The mental yelp sent him flying out of bed, wide awake, adrenalin coursing through his bloodstream. The TARDIS. That had been the TARDIS! But it wasn't exactly a yell for help . . . was it?

He threw on his clothes, jammed his feet into his trainers, and fairly galloped down the stairs and out into the night. His heart pounded, and not just with the exercise; sheer terror was all that kept him going. Had something gone terribly wrong? Had someone tried to break in? Did a fire nearby threaten her?

The timeship stood just where he'd left her, the words 'Police Public Call Box' glowing serenely in the night as though he'd never left. He pounded up to her, fumbled the key into the lock, and threw the door open, rushing in.
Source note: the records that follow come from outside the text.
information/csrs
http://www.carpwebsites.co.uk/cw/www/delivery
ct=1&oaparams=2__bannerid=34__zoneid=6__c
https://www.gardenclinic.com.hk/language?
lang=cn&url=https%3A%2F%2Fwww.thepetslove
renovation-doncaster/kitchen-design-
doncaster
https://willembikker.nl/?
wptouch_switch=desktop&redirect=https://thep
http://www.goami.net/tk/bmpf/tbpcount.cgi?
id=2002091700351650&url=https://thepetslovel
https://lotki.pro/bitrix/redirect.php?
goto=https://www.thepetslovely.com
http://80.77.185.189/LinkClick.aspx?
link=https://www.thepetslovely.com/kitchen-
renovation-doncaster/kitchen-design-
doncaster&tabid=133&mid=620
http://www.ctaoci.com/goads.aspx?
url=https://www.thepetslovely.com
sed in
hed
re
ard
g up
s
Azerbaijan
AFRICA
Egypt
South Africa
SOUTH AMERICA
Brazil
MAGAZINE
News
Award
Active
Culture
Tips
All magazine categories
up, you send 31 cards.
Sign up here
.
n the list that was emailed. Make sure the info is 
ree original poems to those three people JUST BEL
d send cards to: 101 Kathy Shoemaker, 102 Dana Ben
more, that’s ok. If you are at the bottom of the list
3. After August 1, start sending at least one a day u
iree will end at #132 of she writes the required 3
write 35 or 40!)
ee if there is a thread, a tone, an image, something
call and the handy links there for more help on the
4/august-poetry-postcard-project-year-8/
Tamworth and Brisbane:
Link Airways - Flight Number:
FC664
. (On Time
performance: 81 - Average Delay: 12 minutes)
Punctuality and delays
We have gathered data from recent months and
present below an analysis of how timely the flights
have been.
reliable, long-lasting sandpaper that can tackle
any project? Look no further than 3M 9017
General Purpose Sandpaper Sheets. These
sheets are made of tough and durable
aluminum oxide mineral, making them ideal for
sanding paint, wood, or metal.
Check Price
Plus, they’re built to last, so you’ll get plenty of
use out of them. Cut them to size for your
And then he stopped and stared, horrified, at what he saw.

Rose. Rose kneeling by the console, which had gaped open at the edge. Her hands rested by the gaps, and she stared into the depths of the heart of the TARDIS.

Again. Oh, God, no, not again!

But as he stumbled forward, desperate to stop her, to pull her away, he noticed that the energy wasn't flowing into Rose; it was flowing out of her—from her eyes and her mouth into the TARDIS herself. And as he watched, stunned, the slightly-dissonant song that he'd heard earlier slowly began pulling itself back into tune, as though someone were turning a tuning peg as the song was being performed. Slowly, agonisingly slowly, the chord shifted until at last, at last, the song of the TARDIS was in tune again, sweet and joyful in its harmonies. The TARDIS carolled her happiness, and gave the Doctor to know that this was what she had needed, this—an influx of power from her older sister, to help balance out the foreign Vortex energy from this universe, an energy she had never been bred to work with.

The flow of light from Rose slowed, then faded away to nothing, and she slumped to the floor. He dropped to the floor beside her and pulled her into his lap. "Rose," he said urgently, lifting her head so he could look her in the face. "Rose! Come on, sweetheart, wake up. Rose!" What would he do if he lost her? He couldn't sacrifice himself again; he was human now, he had no recourse to regeneration. He could let himself die anyway, of course, but then she'd be stranded on an alien planet with no way home. But how could he let her die to save himself?

She half-opened her eyes and smiled weakly. "There, you see?" she whispered. "Even boy-bands know how to sing a chord in tune."

Relief flowed through him and he laughed, pressing his forehead to hers. "Yes," he said. "Yes, they do. You're quite right." He stood, taking her with him, cradled in his arms. "Come on," he said. "Let's get you to sickbay."